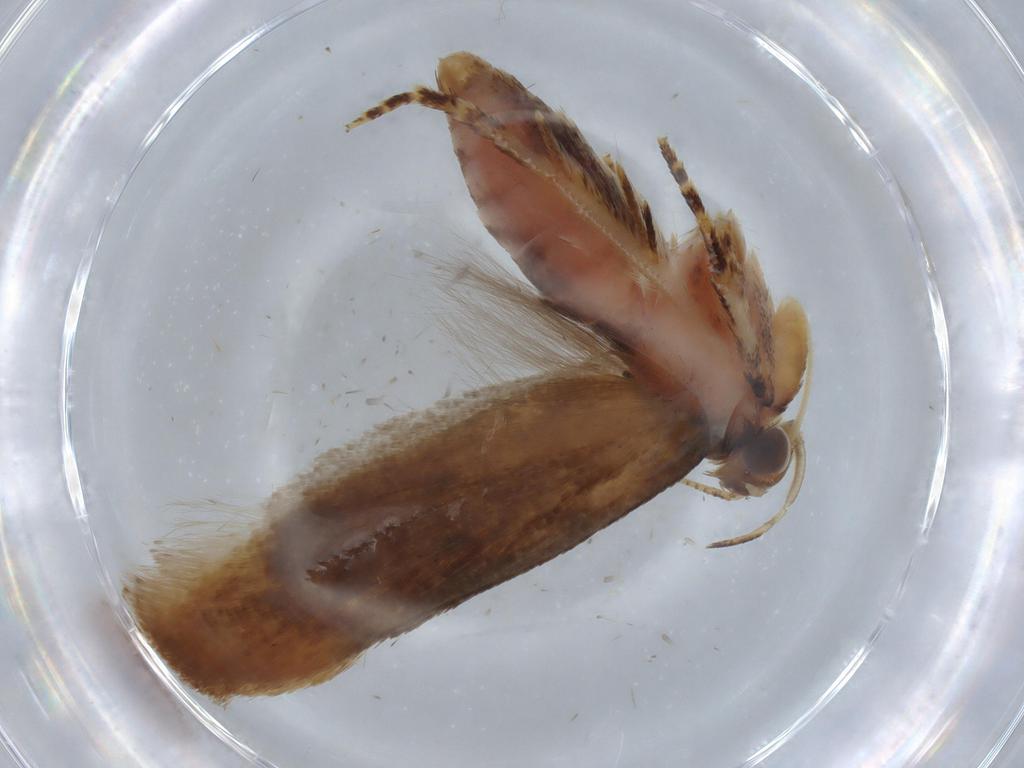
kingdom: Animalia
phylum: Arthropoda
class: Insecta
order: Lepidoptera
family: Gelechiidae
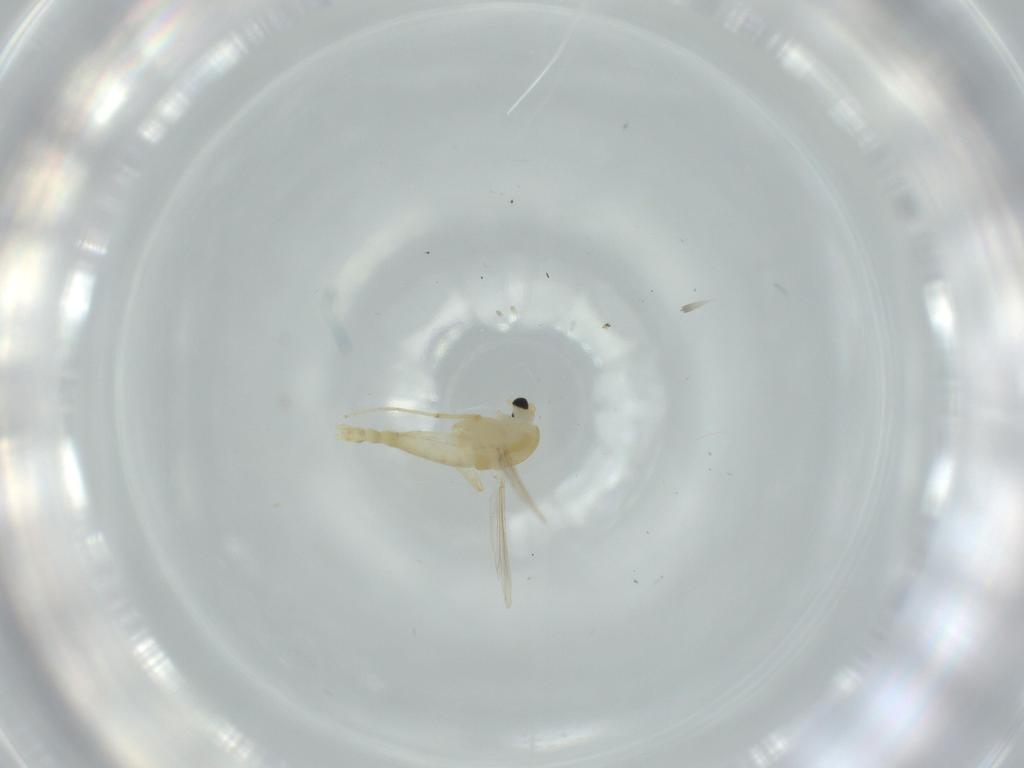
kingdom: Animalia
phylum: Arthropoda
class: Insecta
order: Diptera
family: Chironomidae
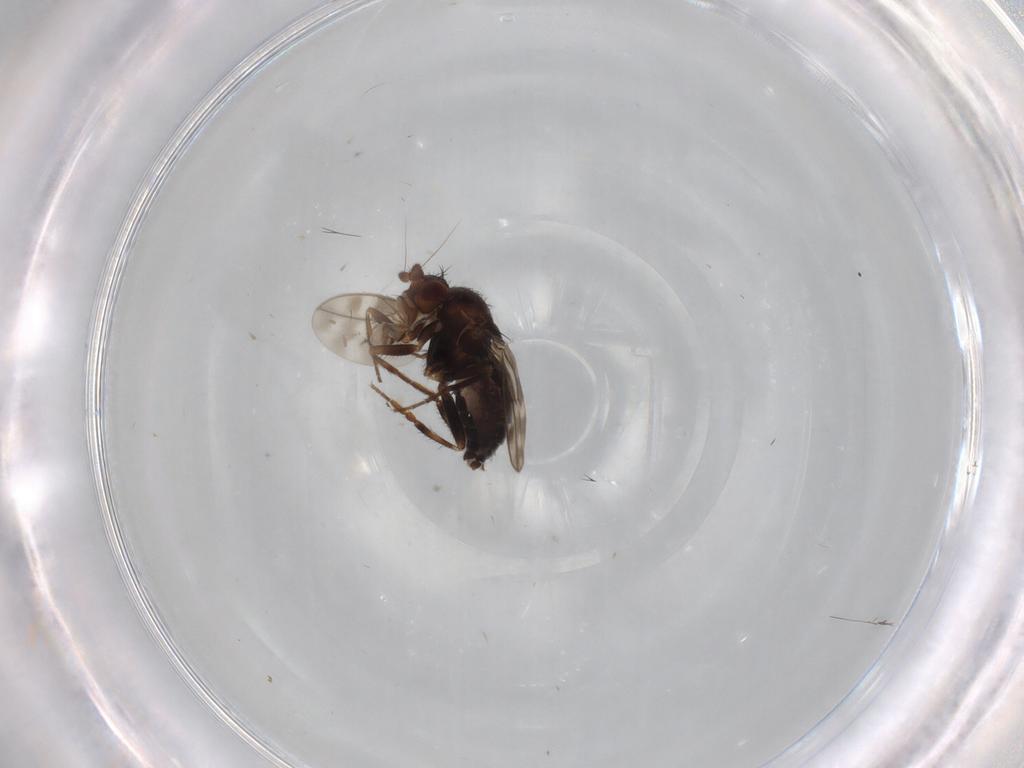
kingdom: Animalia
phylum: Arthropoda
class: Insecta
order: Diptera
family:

Work to do — Copy every line of text from the records above, word for word, omitting the pictures from your answer.

Answer —
kingdom: Animalia
phylum: Arthropoda
class: Insecta
order: Lepidoptera
family: Gelechiidae
kingdom: Animalia
phylum: Arthropoda
class: Insecta
order: Diptera
family: Chironomidae
kingdom: Animalia
phylum: Arthropoda
class: Insecta
order: Diptera
family:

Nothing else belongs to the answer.